>>

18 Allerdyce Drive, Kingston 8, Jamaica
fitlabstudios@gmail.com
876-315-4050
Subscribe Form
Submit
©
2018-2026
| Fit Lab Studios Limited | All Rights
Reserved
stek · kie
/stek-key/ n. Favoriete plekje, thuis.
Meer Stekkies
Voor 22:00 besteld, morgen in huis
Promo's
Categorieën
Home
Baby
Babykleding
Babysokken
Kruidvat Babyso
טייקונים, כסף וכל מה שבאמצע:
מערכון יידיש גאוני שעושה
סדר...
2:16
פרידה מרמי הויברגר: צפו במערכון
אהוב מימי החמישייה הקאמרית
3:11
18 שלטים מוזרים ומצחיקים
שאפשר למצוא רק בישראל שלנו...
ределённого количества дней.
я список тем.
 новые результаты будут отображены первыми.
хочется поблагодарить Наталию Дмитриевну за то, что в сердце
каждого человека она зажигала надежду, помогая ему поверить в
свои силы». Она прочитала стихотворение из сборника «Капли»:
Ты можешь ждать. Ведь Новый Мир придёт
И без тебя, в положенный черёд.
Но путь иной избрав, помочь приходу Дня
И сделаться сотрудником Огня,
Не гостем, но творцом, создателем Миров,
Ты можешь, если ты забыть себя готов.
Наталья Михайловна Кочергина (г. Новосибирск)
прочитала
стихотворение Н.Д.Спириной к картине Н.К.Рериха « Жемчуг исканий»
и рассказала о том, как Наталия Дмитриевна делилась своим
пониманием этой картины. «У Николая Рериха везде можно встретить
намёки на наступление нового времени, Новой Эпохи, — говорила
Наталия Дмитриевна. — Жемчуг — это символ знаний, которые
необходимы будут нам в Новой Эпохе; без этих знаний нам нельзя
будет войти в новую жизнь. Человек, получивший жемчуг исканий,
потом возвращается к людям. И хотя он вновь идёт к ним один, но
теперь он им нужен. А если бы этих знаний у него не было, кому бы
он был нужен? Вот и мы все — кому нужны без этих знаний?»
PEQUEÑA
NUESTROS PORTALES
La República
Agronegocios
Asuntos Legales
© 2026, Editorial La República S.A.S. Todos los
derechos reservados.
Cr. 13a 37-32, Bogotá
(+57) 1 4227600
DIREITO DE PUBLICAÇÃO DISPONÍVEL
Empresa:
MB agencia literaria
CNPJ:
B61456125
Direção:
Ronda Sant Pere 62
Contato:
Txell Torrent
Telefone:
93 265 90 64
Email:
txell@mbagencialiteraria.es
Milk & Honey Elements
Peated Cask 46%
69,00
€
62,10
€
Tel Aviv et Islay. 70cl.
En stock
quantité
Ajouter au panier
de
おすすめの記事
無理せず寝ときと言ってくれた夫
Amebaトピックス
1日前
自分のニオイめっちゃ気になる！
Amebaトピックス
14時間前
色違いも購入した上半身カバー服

<<

### Job item
Copy the records word for word, from the very beginning through the line that contains "хочется поблагодарить Наталию", including that line.

### Solution
18 Allerdyce Drive, Kingston 8, Jamaica
fitlabstudios@gmail.com
876-315-4050
Subscribe Form
Submit
©
2018-2026
| Fit Lab Studios Limited | All Rights
Reserved
stek · kie
/stek-key/ n. Favoriete plekje, thuis.
Meer Stekkies
Voor 22:00 besteld, morgen in huis
Promo's
Categorieën
Home
Baby
Babykleding
Babysokken
Kruidvat Babyso
טייקונים, כסף וכל מה שבאמצע:
מערכון יידיש גאוני שעושה
סדר...
2:16
פרידה מרמי הויברגר: צפו במערכון
אהוב מימי החמישייה הקאמרית
3:11
18 שלטים מוזרים ומצחיקים
שאפשר למצוא רק בישראל שלנו...
ределённого количества дней.
я список тем.
 новые результаты будут отображены первыми.
хочется поблагодарить Наталию Дмитриевну за то, что в сердце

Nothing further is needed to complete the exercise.